11. Changes. Customer may request in writing that NPI incorporate an Engineering Change into the Product. Such request will include a description of the proposed change sufficient to permit NPI to evaluate its feasibility. NPI will reply to the Engineering Change by outlining any impact on delivery schedule and expected cost. NPI will not be obligated to proceed with the Engineering Change until the Customer provides written acknowledgment of the proposed price and schedule impact, and authorizing NPI to implement the change. Pricing for obsolete inventory as a result of such change will be in accordance with the terms as provided in section 3.3 herein.
12. Sales and Other Taxes.

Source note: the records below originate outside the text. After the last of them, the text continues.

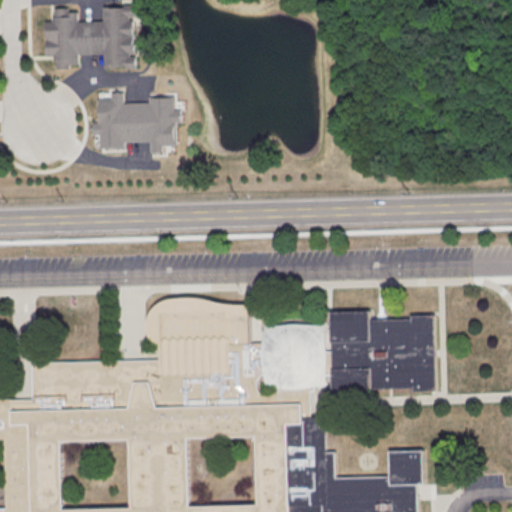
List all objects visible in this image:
road: (5, 23)
road: (28, 28)
building: (94, 37)
building: (92, 38)
road: (13, 65)
road: (14, 109)
building: (137, 121)
building: (138, 122)
road: (84, 140)
road: (84, 157)
road: (256, 215)
road: (256, 226)
road: (256, 270)
road: (260, 284)
road: (442, 339)
building: (383, 352)
road: (416, 399)
building: (212, 419)
building: (190, 427)
road: (488, 494)
road: (461, 505)
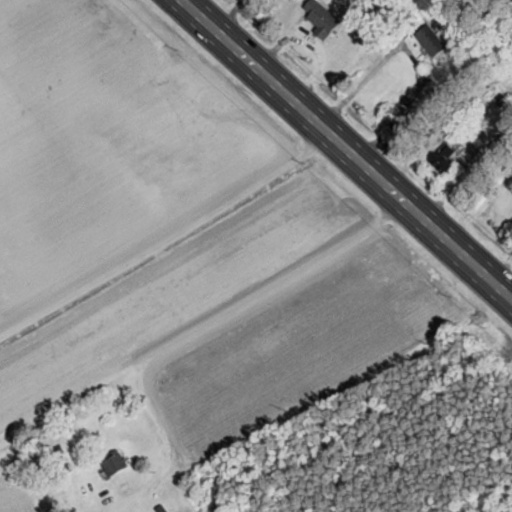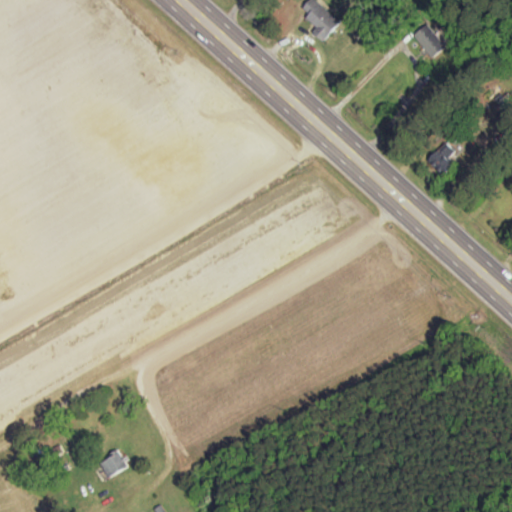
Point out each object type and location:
building: (324, 19)
building: (433, 41)
road: (411, 55)
road: (350, 147)
building: (447, 159)
building: (117, 465)
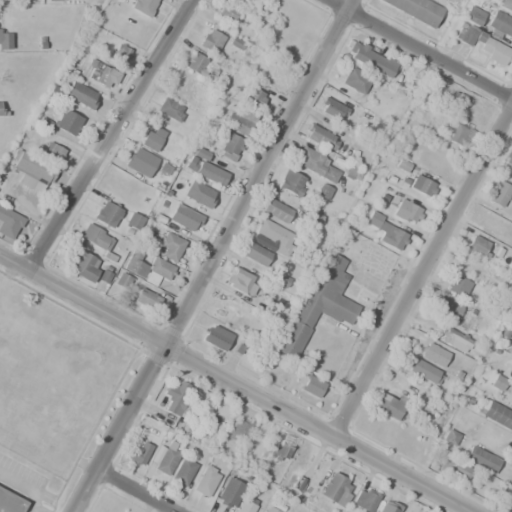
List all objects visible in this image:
building: (52, 0)
building: (122, 0)
building: (255, 0)
building: (256, 0)
building: (505, 3)
building: (143, 6)
building: (142, 7)
building: (415, 9)
building: (416, 10)
building: (226, 12)
building: (225, 14)
building: (472, 15)
building: (473, 16)
building: (500, 24)
building: (499, 26)
building: (5, 39)
building: (210, 40)
building: (5, 41)
building: (211, 41)
building: (482, 44)
building: (483, 44)
road: (420, 51)
building: (121, 53)
building: (120, 54)
building: (370, 59)
building: (370, 59)
building: (195, 64)
building: (197, 64)
building: (98, 77)
building: (98, 78)
building: (354, 81)
building: (355, 82)
building: (80, 95)
building: (81, 95)
building: (252, 96)
building: (254, 97)
building: (456, 99)
building: (1, 108)
building: (330, 108)
building: (170, 109)
building: (170, 109)
building: (332, 109)
building: (239, 119)
building: (61, 122)
building: (68, 123)
building: (235, 134)
building: (458, 134)
building: (460, 134)
road: (109, 136)
building: (319, 136)
building: (152, 138)
building: (321, 138)
building: (152, 139)
building: (228, 146)
building: (52, 151)
building: (52, 153)
building: (508, 156)
building: (309, 160)
building: (140, 162)
building: (140, 162)
building: (315, 164)
building: (203, 166)
building: (32, 167)
building: (204, 167)
building: (31, 170)
building: (291, 182)
building: (291, 183)
building: (30, 184)
building: (421, 186)
building: (421, 186)
building: (199, 194)
building: (199, 194)
building: (498, 194)
building: (499, 194)
building: (276, 210)
building: (276, 211)
building: (405, 211)
building: (406, 212)
building: (107, 214)
building: (108, 214)
building: (311, 217)
building: (184, 218)
building: (184, 218)
building: (134, 221)
building: (9, 223)
building: (9, 223)
building: (385, 231)
building: (387, 231)
building: (95, 237)
building: (96, 237)
building: (272, 237)
building: (273, 238)
building: (477, 246)
building: (169, 247)
building: (171, 247)
building: (483, 248)
building: (256, 254)
building: (256, 254)
road: (210, 255)
building: (84, 265)
building: (85, 265)
building: (146, 266)
building: (466, 266)
building: (148, 269)
road: (423, 275)
building: (241, 282)
building: (241, 282)
building: (457, 286)
building: (458, 286)
building: (146, 299)
building: (147, 299)
building: (319, 304)
building: (317, 305)
building: (449, 305)
building: (449, 307)
building: (215, 337)
building: (215, 338)
building: (455, 340)
building: (454, 341)
building: (510, 346)
building: (433, 354)
building: (434, 355)
building: (423, 371)
building: (424, 374)
building: (497, 383)
road: (237, 385)
building: (312, 386)
building: (313, 386)
building: (175, 397)
building: (175, 397)
building: (389, 405)
building: (388, 407)
building: (496, 414)
building: (497, 414)
building: (238, 430)
building: (237, 432)
building: (450, 438)
building: (256, 443)
building: (281, 448)
building: (282, 449)
building: (137, 454)
building: (165, 458)
building: (167, 458)
building: (480, 459)
building: (481, 459)
building: (454, 470)
building: (182, 471)
building: (183, 472)
building: (205, 480)
building: (205, 482)
building: (335, 490)
building: (335, 490)
road: (133, 491)
building: (230, 492)
building: (229, 493)
building: (364, 500)
building: (364, 501)
building: (10, 502)
building: (9, 503)
building: (244, 506)
building: (388, 506)
building: (245, 507)
building: (388, 507)
building: (269, 510)
building: (270, 510)
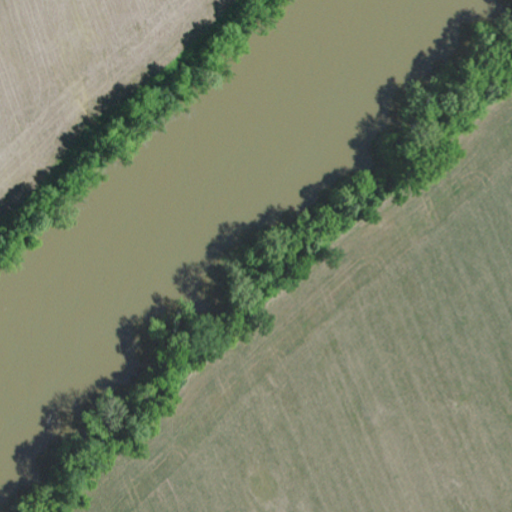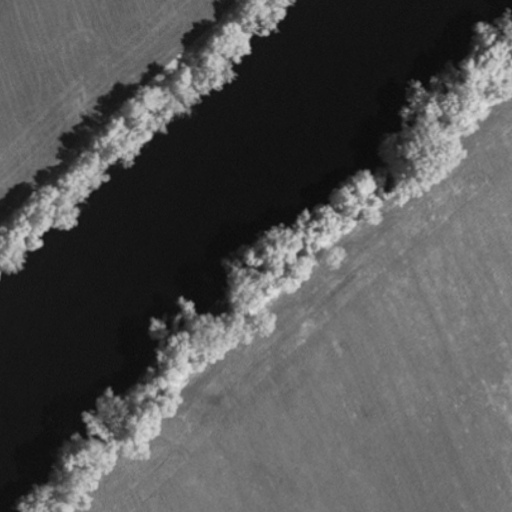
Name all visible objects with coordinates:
river: (194, 196)
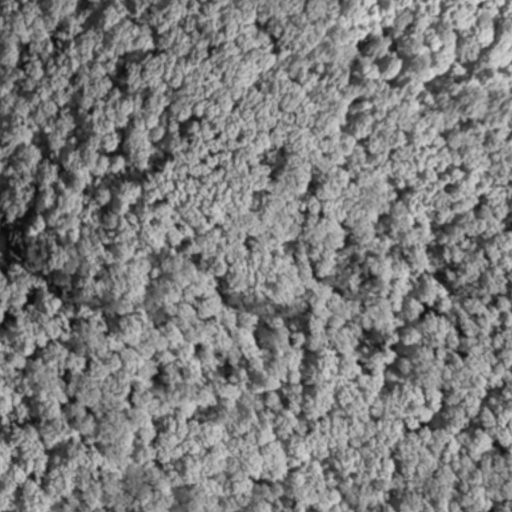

The purchase price does not include sales, use, excise or other taxes Consequently, in addition to the purchase price specified herein, the amount of any present or future sales, use, excise or other tax applicable to the sale of products sold hereunder or the use of such products by the Buyer shall be paid by the Buyer or, in lieu thereof, the Buyer shall furnish Seller with a tax exemption certificate acceptable to the appropriate taxing authority.

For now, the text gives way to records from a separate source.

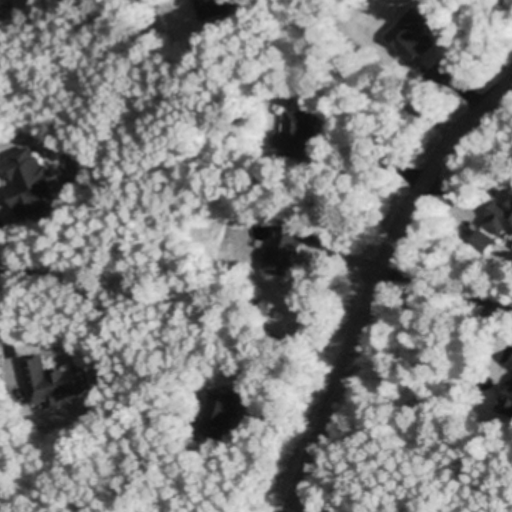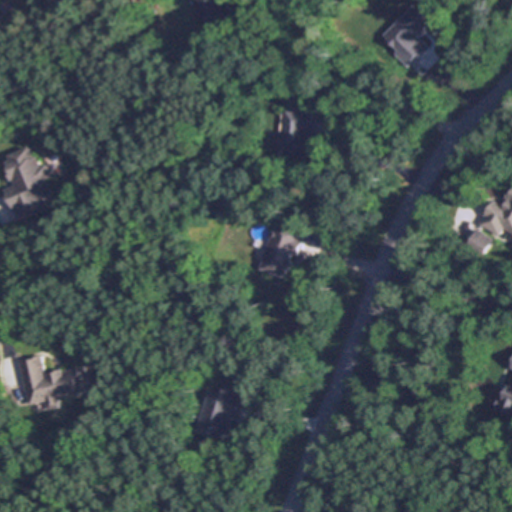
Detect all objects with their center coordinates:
building: (213, 8)
building: (215, 9)
building: (416, 35)
building: (300, 130)
building: (303, 131)
road: (373, 154)
building: (30, 180)
building: (32, 183)
building: (500, 215)
building: (501, 218)
building: (483, 239)
building: (486, 242)
building: (283, 247)
building: (286, 249)
road: (374, 281)
road: (445, 288)
road: (6, 346)
building: (55, 380)
building: (58, 383)
building: (508, 399)
building: (507, 402)
building: (224, 411)
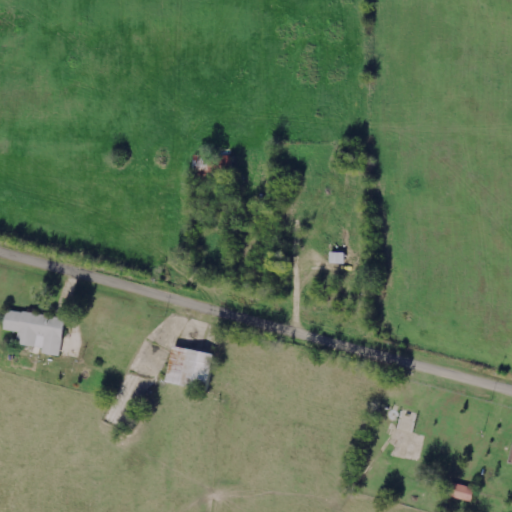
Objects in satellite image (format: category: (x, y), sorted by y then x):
road: (255, 323)
building: (37, 329)
building: (189, 367)
building: (409, 434)
building: (510, 459)
building: (461, 491)
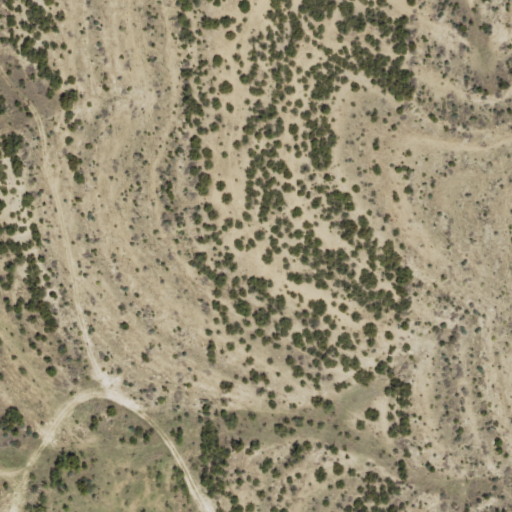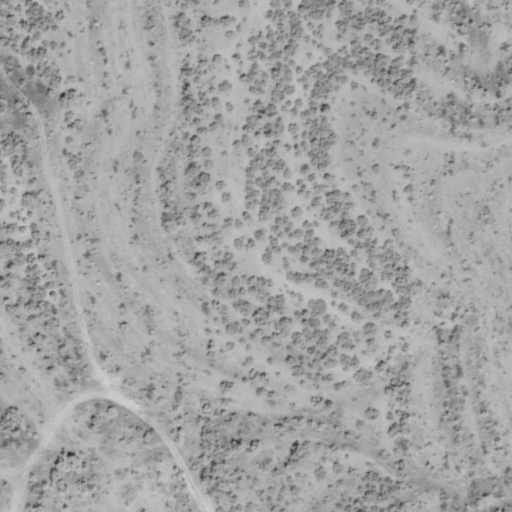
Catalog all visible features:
road: (113, 431)
road: (10, 487)
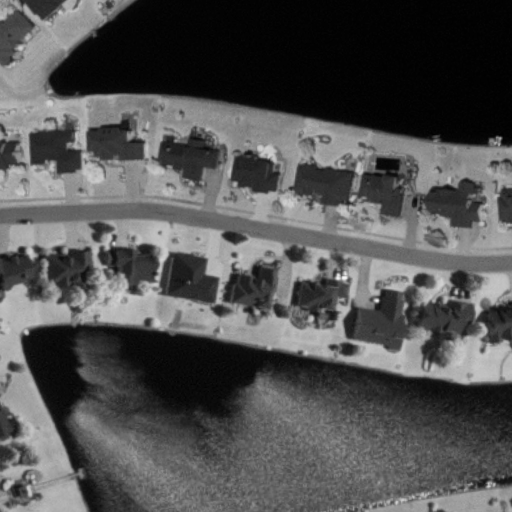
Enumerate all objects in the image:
building: (58, 7)
building: (19, 37)
building: (126, 147)
building: (65, 152)
building: (13, 158)
building: (197, 160)
building: (264, 176)
building: (333, 186)
building: (392, 194)
building: (509, 205)
building: (466, 206)
road: (256, 226)
building: (133, 268)
building: (69, 271)
building: (16, 272)
building: (193, 281)
building: (257, 291)
building: (324, 297)
building: (448, 321)
building: (385, 323)
building: (501, 327)
building: (7, 428)
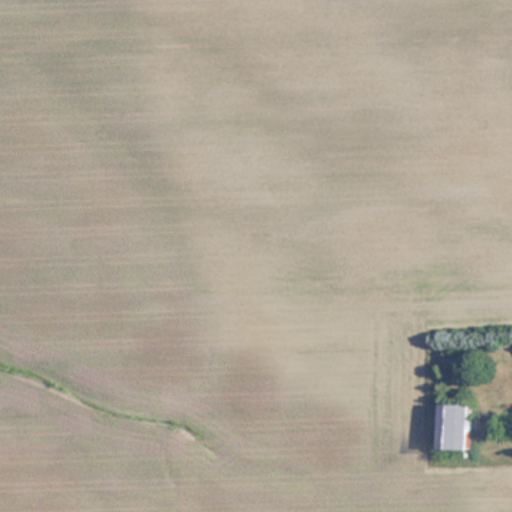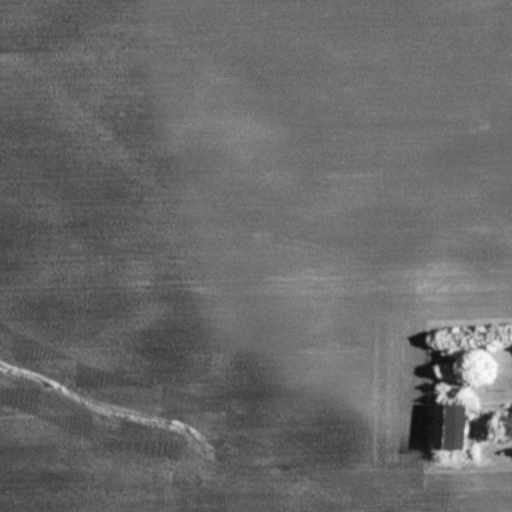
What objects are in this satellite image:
building: (453, 428)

13. General. (a) Any clause required to be included in a contract of this type by any applicable law or administrative regulation having the effect of law shall be deemed to be incorporated herein (b) No terms or conditions other than those stated herein, and no agreement or understanding, oral or written, in any way purporting to modify these terms.

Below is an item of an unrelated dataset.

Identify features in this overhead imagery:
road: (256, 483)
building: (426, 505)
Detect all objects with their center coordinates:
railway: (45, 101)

14. Conflict Minerals Policy Statement. The Conflict Minerals Rule requires publicly traded companies to report annually the presence of conflict minerals (tin, tungsten, tantalum and gold, or “3TG”) originating in the Democratic Republic of the Congo or adjoining countries (“Covered Countries”). NPI is working toward sourcing components and materials from companies that share our values around human rights, ethics and environmental responsibility. We ask of our suppliers to abide by the requirements of our Supplier Code of Conduct, which prohibits human rights abuses and unethical practices. We are committed to complying with any requirements applicable to the Conflict Minerals Rule.